Two weeks ago, on the 2nd of February, the Filing Room’s MD, Patrick Grant, journeyed to Ramba, a village in Western Kenya, to celebrate something special. He took time out from his day-to-day duties running the document storage company to visit an inventive farming project in western Kenya.
When Coronavirus restrictions were imposed across Kenya, now nearly a year ago, it had a significant impact on a country as a whole. In Kenya’s rural areas, where open food markets are the main method most people use for securing their essential foodstuffs, these measures often added to hardships experienced in rural communities.
In many of Kenya’s poorer areas, subsistence farmers are reliant on open market places. Without them, they cannot sell the produce they grow – mainly maize – and they cannot buy the food necessary to sustain themselves or their families.
When the markets were closed, many of the subsistence farmers who were least able to effectively work their land – those that suffered with diseases or injuries – were left with no option other than to seek aid. Those local to Ramba Centre did so by journeying to one of their neighbouring orphanages.
Gideons orphanage started off as a small operation which housed a few unfortunate children who had lost their parents. It has since become something much more. Today, Gideons orphanage – having grown significantly under the guidance of its director, Newton Atela – has dormitories for boarding school students, has several acres of land for its own farming produce and is even considering plans to build a small technical college.
So, Gideons itself is doing very well. However, when the coronavirus restrictions were implemented, the orphanage found themselves as the last resort for hungry neighbours. Charitable as Mr Atela is, he could not turn these supplicants away.
So, Gideons gave much of its food stores away. As incredible and self-less a move as this was, it was a short-term solution. The orphans and students at Gideons still needed to be fed. Furthermore, the initial problem, of food poverty and the dangers of famine, still needed to be addressed.
The Gideons Empowerment Project
The Gideons Empowerment Project (GEP) was thought up as a potential solution.
Instead, of simply supplying the orphanage’s neighbours with food for the whole of the period affected by the Coronavirus, Gideons realised that the community around them would be better served if they had the tools to feed themselves.
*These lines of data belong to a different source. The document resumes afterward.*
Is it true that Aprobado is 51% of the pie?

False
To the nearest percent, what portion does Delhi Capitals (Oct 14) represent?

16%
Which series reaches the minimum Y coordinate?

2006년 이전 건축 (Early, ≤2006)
So, with funding supplied by foreign aid given in the form of charitable donations, Gideons purchased maize seeds, helped their neighbours till previously hard earth, and provided the know-how essential to working the land.
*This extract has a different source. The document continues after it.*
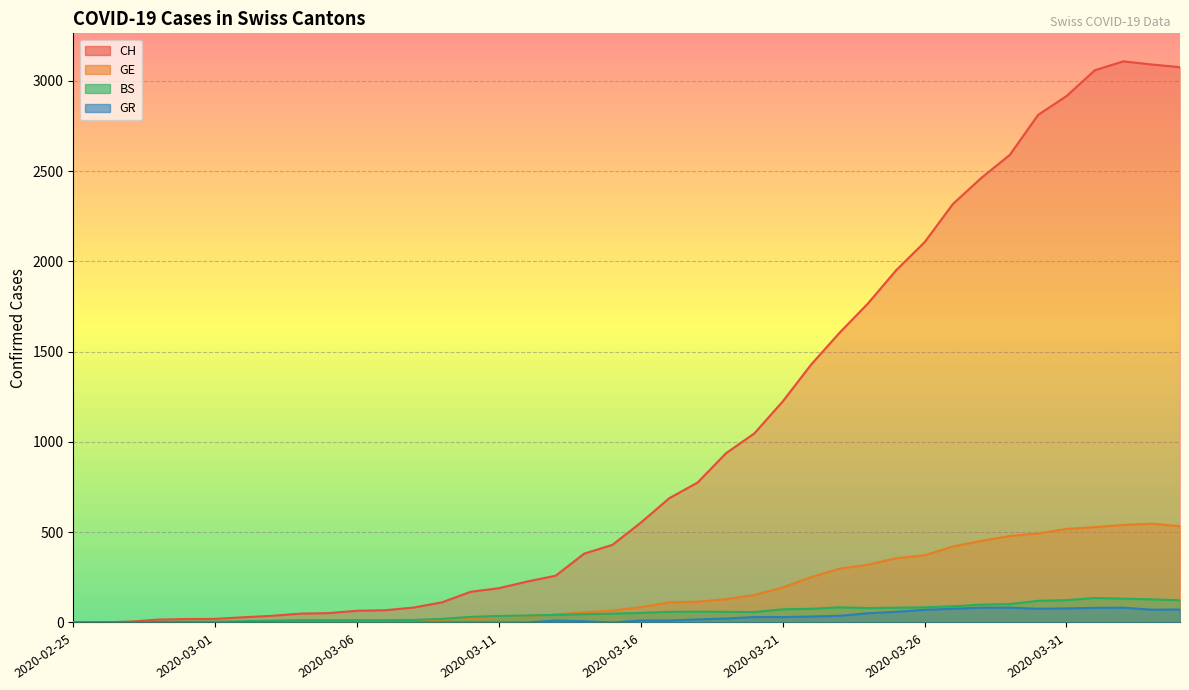

What are all the series names shown in the legend?

CH, GE, BS, GR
The idea was that the farmers could now effectively get a large yield from their properties. Previously, this had – for a variety of reasons – been impossible for them. In return, Gideons orphanage would receive 20% of the yield.
The project was a huge success
Now, six months on from the initial tilling of the land, the results are in.
On the 2nd of February, the whole group of those involved in the GEP met for an awards ceremony. All participants in the programme had one acre of land each and the results of the competition were to be measured based on how many sacks of maize that one acre produced.
Previously, the local land owners aimed for one or two sacks of 90kg per acre of land. That was largely considered the hoped-for aim and, more often than not, those targets were not met.
Quite amazingly, the average amongst the GEP participants was 10 sacks. This is a huge step up in productivity. A massive one! And it truly has changed the lives of those that partook in the project.
Involvement of the Filing Room’s MD
Patrick Grant, who runs the Filing Room, has long been affiliated with Gideons Orphanage. He has a long-standing relationship with Newton Atela. He is a donor to the orphanage and – to some – is considered the representative face of the organisation’s donors abroad.
Because of his close ties with the orphanage, and due to his attachment to those that operate there, he was asked to be the prize-giver at the award ceremony two weeks ago.
The prize itself was intended as an extra reward for whomsoever tended the property with the largest yield. It was not, however, what all the GEP participants worked toward. Self-sufficiency was the real incentive and though the competition’s eventual winner, Olga Odhiambo, received her trophy with a well-deserved smile, it was as much for having, for the first time in her life, procured 16 sacks of maize as it was for the trophy.